What a wonderful day, in the way days in San Francisco are usually wonderful: I had lunch with my coworkers, as imagined; I sat in my old kitchen filled with afternoon light; I had seasonal local vegetables for dinner in a hip diner; I ate an ice cream cone; I had a few beers. Of course the reason all of these things were so wonderful is that I did them with my friends. My lovely, smart, funny friends who welcomed me back with open arms. How marvelous to pop in for a day and rejoin my life (almost) as if I never left. I know three months is different than three weeks, and when I come back for good some things will have changed. But the fundamentals will remain: good people, good food, good life.
In the meantime, I am excited to start campaigning. Two people at the Seattle airport yesterday told me they thought we had two bad choices in the presidential race. What are you talking about? I wanted to cry (but didn’t due to an inability to marshal arguments in a state of extreme exhaustion as well as a desire to disengage). Can’t you see that Obama is different than the candidates that have come before? Sure he has his problems. He is human, and he makes bad choices sometimes; he is a politician, and he makes political choices sometimes. But he is smart. He understands nuance. He has good, detailed policy positions. He ran a brilliant and well-organized primary campaign. And he is a fresh start. Electing a mixed-race man named Barack Obama is a rejection of the politics of fear and division that we have lived with for the last eight years (longer, really). He can’t fix everything that has gone wrong under Bush, but he will make a good start – better than anyone else I can imagine.
I’m so glad you got to be home for a day! If I were more woo than I am, I’d say that you are shaking off the baggage of the old life and “return” is now possible.
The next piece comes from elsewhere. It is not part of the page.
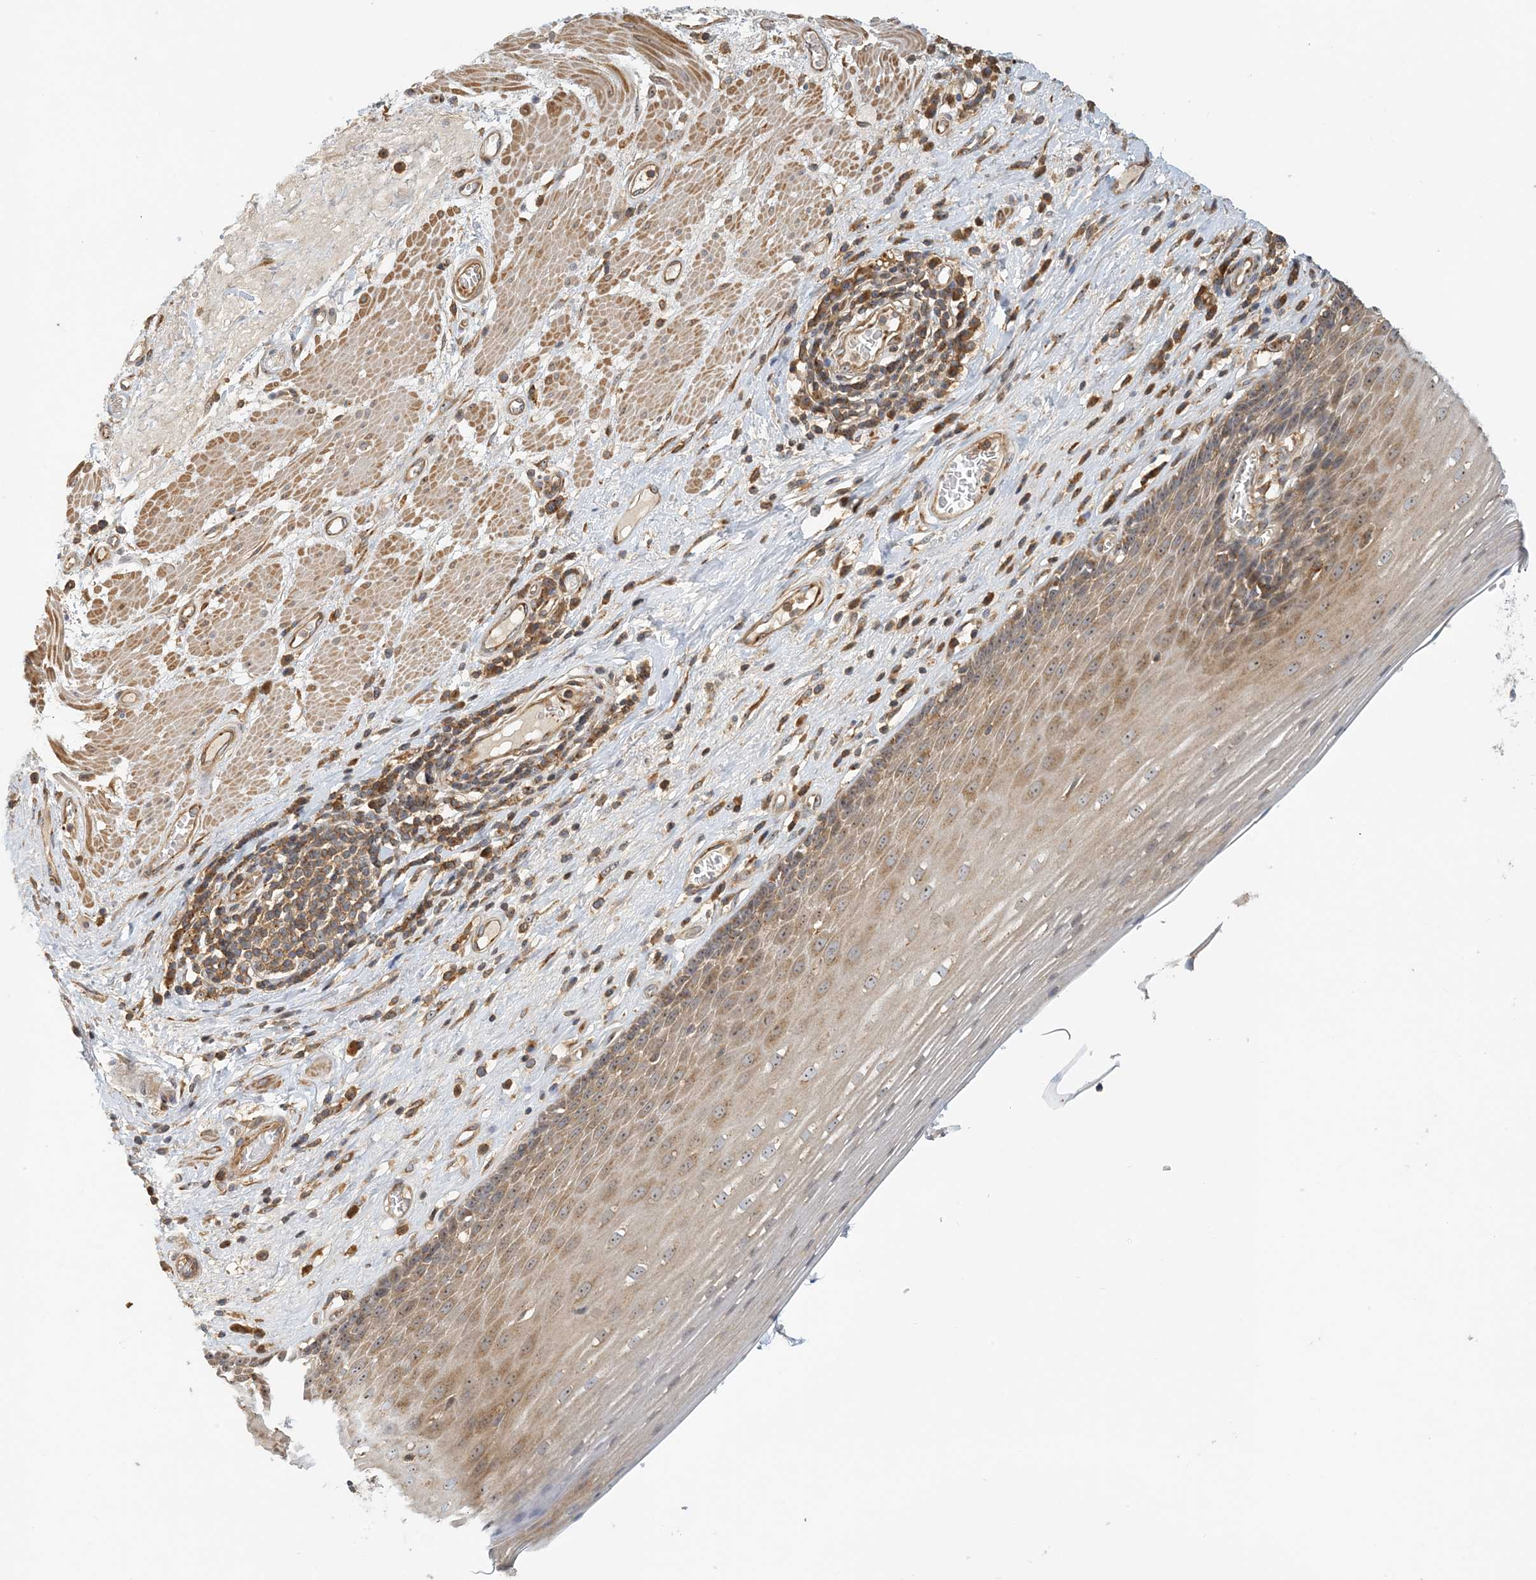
{"staining": {"intensity": "moderate", "quantity": ">75%", "location": "cytoplasmic/membranous,nuclear"}, "tissue": "esophagus", "cell_type": "Squamous epithelial cells", "image_type": "normal", "snomed": [{"axis": "morphology", "description": "Normal tissue, NOS"}, {"axis": "topography", "description": "Esophagus"}], "caption": "A micrograph showing moderate cytoplasmic/membranous,nuclear positivity in approximately >75% of squamous epithelial cells in benign esophagus, as visualized by brown immunohistochemical staining.", "gene": "COLEC11", "patient": {"sex": "male", "age": 62}}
Your description of returning to San Francisco for a day is particularly apt when I think of how I came to see you for one short day and night, broken and a total shambles, and the combination of the city and the smart beautiful loving friend buoyed me up and sent me packing wholer and happier. I miss you horribly. I know I have been out of your loop lately but am, hand on heart, in the process of writing to you. It is good to read you blogging again.